You will only need the composition and specialties files (Fichier des spécialités, Fichier des compositions)

Tips: Files are tab (\t) seprated and encoded using cp1252

Open the archive bdpm_headers.tgz (in exercice/)to acess the headers for the Bdpm's csv.

Open the Bdpm's csv in pandas and add the corresponding headers to them.

Pull a docker image of mysql and run it ! (Create a dockerfile in results/mysql/ showing what you did).
Connect to it from within you previously created script (the one with the pandas dataframes) then add the dataframe to the mysql instance (one dataframe is a separated table in the database named respectively CIS_bdpm and COMPO_bdpm).
You can view your newly created mysql database using a GUI tool like TablePlus (mac/windows) or Sequel Pro (mac only) or simply using CLI.
Make a dump of the created database, name it bdpm.sql, compress its and drop it in results/mysql/.

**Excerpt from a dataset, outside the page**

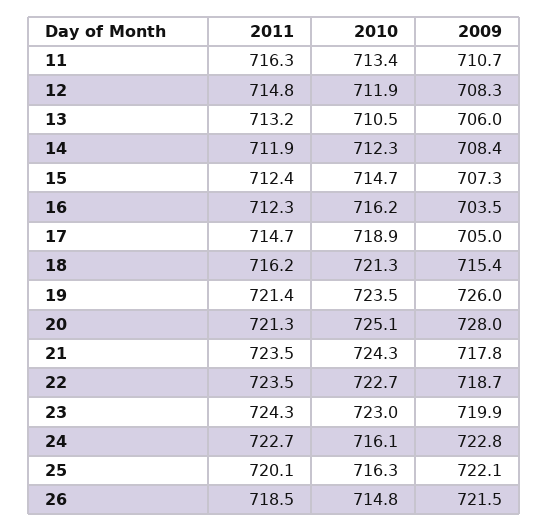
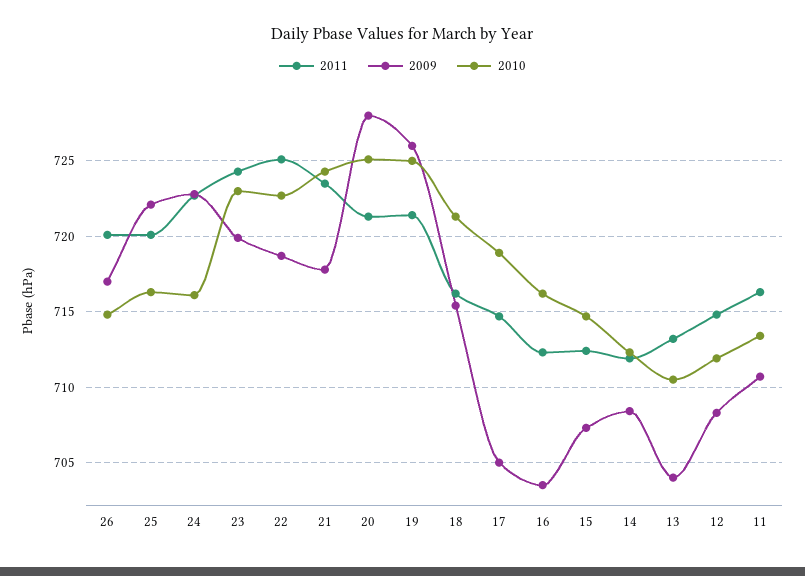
2009, 13: 706 -> 704
2010, 19: 723.5 -> 725
2011, 22: 723.5 -> 725
2011, 26: 718.5 -> 720
2009, 26: 721.5 -> 717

In results/mysql/ create a bdpm_request.sql file.
In this file we will write the sql request to join CIS_bdpm and COMPO_bdpm.
(There is usefull resources to learn how to do a join in mysql here).
We will join COMPO_bdpm to CIS_bdpm on the equivalence of the foreign key cis.
In a new python script, using pandas, execute the previously created sql request.
You can print the 5 first lines of the resulting pandas dataframe.

In the resulting dataframe we want to keep only active substances, so you'll need to filter it by sub_nature = SA.
In the same dataframe, we want to create a new column called normalized_longname that is a copy of the longname column except we want the values to be lowered and cleared of any accents. In addition we want to get rid of the portion corresponding to the drug form after the coma. Ex: ANASTROZOLE ACCORD 1 mg, comprimé pelliculé -> anastrozole accord 1 mg

Tips: We want to convert the coma between digit to a dot.

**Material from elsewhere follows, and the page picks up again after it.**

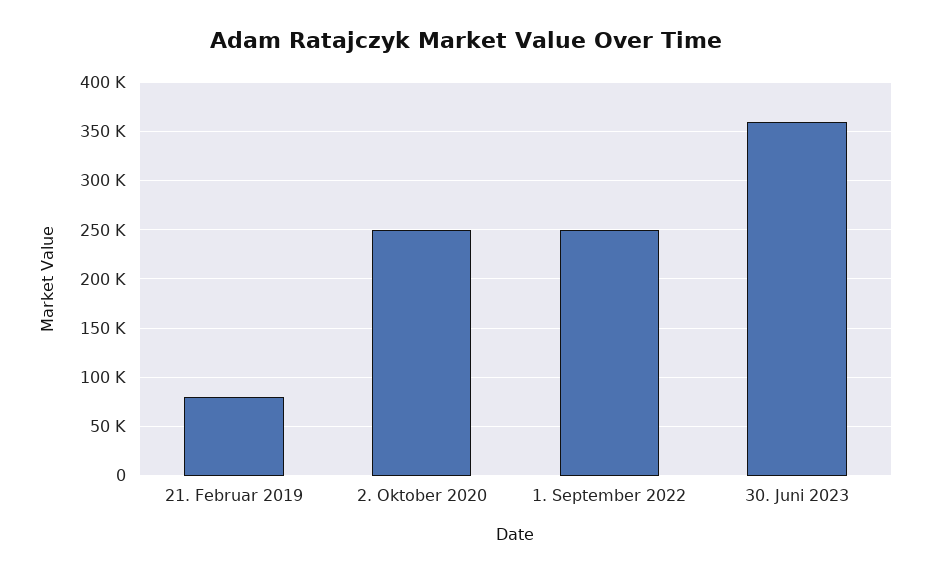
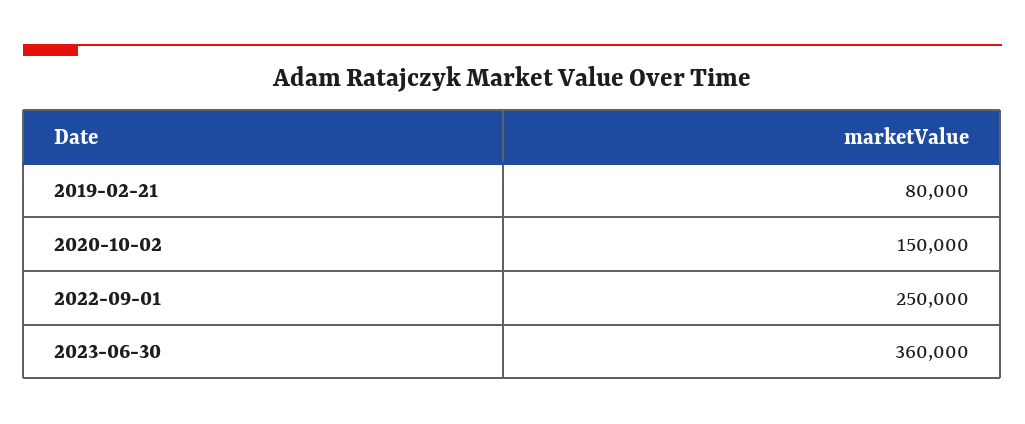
2. Oktober 2020: 250000 -> 150000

To avoid unwanted data loading, we can filter the active substances directly in mysql.
Redo Step 6 but this time don't filter (on sub_nature= SA) in pandas but directly by amending bdpm_request.sql (practically create a new file called filtered_bdpm_request.sql in the same directory)

In a new python file / notebook, load this html web page Zopiclone - Wikipédia.
From the harvested page, extract p and h2.
We end up with a list of selectors, we want to fusion p until we meet a h2 then start fusionning again.
Fusion the h2 text content to the corresponding paragraph.

Now that we have some clean paragraphs, we need to allow full text query in them. For this part we will use Elasticsearch.
Use the docker-compose file from here and start the Elasticsearch, Kibana, Logstash (ELK) stack.
You will need to use a way to index documents from python into elasticsearch. You can use this package.
When documents are indexed, take a look at kibana to check everything is correctly in.
Now create a function that, given a string, query Elasticsearch and return the result.
Print the result then save it as a json file in results/elasticsearch/.